Arsenal fans have showed us the power of the people…

Last week, football taught us a valuable life lesson.

We live in a world where we are forever told that we have power to effect change via the democratic process, whilst simultaneously those with the money and power are working against the very notion. Indeed, selling us the idea that we can effect change is all part of their long-term strategy to deny the possibility. This is why, no matter how many elections and votes are held, mysteriously the same people, drawn from the same backgrounds, often interrelated by bloodlines and educational establishments, dominate and thus perpetuate the system which has served them so well. This is how the money keeps the money. How the power keeps the power.

For this to work, the powers-that-be have always deployed a distract, divide and rule policy. Keep the people occupied in the pursuit of worthless goals, sold to us as achievements, keep us as slaves to well-marketed materialism, co-opting just enough recruits to their success model to make it seem like it could be you next on the gravy train, while they turn us against each other, in order to further distract us from what is really going on.

If you’re annoyed about your neighbour scamming some money off the dole by claiming while working, if you’re obsessed with house prices and ladder-climbing, then that ensures you’re not focused on what the often anonymous or hidden movers and shakers of global capital are doing to further grow and entrench their wealth, nor see how they have inculcated us into a system to directly benefit a sliver of an elite, nor notice exactly how much of what were once national assets have been sold by the state to private speculators, stealing our faces right off our heads, whilst telling us our blindness was visionary. Preoccupy us with the small stuff, so we can’t see the big stuff. That’s their gig.

So what all these overlords fear most is that the people en masse spot what is going on and collectively organise against it. Spot that we’re being manipulated and duped, that we’re being sold an economic, social and power structure which actually oppresses us and isn’t a route to greater wealth and freedom. The dice was loaded from the start.

This uprising hasn’t happened because the levers of power and money are constantly being pulled to ensure it never does. Constantly working to suggest such a revolution is not needed, they paint their extremist philosophy as normal and the normal as extremist and anyway, it couldn’t possibly work. But this week, football showed us the way forward.

At Arsenal in recent weeks, we’ve seen what can be achieved by even a relatively modest degree of collective action. Although Arsenal FC, like some sort of Soviet propaganda machine, kept declaring the Emirates was almost full, based on season ticket sales, rather than actual bums on seats, it fooled no-one. We could see the truth.

Arsenal fans, by staying away from the Emirates, leaving swathes of empty seats, effectively hastened or even directly caused Arsene Wenger to be ousted by the board. It became untenable for the club to have a ground that looked so empty. It painted them as a unattractive, as failing, as dysfunctional. Many people had paid for their seats via season tickets, but were so uninterested, so disillusioned that they’d rather waste their money. That could not go on for long and the board were forced to persuade Wenger to decide to leave. Had they still been packing the ground, would that have happened? It seems unlikely. In a volte face of normality, for some it had become more a symbol of loyalty to the club to not attend, than to turn up and perpetuate the problem.
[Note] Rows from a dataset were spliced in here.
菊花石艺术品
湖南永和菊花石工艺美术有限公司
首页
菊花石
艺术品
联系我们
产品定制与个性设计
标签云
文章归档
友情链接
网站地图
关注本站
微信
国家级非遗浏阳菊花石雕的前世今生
This has set a very important precedent. Put simply, if you don’t like your manager, or how your club is being run, then stay away. Stay away in large numbers for just a few weeks. That’s all it will take. Deploy your power. Do that and the club will buckle and give in to fans’ demands, or at least will make some sort of change.

This has been said many times before, whenever fans were disgruntled with a club or manager, but it has never been done before to this extent at this level. Some say 20% stayed away, some 30%. Not even a majority. But those empty seats are an incredibly powerful symbol. As Michael Cox said on the Totally Football Show, “the image of the club was starting to look shabby”.

There isn’t a club of any size or import who can survive the disinterest of fans. It doesn’t matter how much money they have, nor how much status. In fact, the more money and status they have, the more vulnerable they are to fans staying away, because it diminishes them in the eyes of global football very speedily. And being diminished makes them less attractive to media, players and managers, and that in turn has financial and egotistical consequences, so it cannot be allowed to happen, not in the top flight at the very least.

Attendance numbers are every club’s soft white underbelly and fans should have no qualms anymore about how effective their latent power really is. Clubs should be scared of the fans. No. Actually, they should be terrified of them. When they trot out platitudes that it’s the fans’ club, they don’t mean it, but that doesn’t make it untrue. Fans have the ultimate power, they just never used it. Until now.

Football might have many things to thank Arsene Wenger for but his intransigence provoking the fans to absent themselves and thus causing his removal, is perhaps the most significant and important of all. Could this be the start of a new era of real fan power?

We are the people and we are powerful when we are united. And no-one is insulated from that power when we use it responsibly and en masse. No-one. Those in charge might want to bear that in mind a little more often.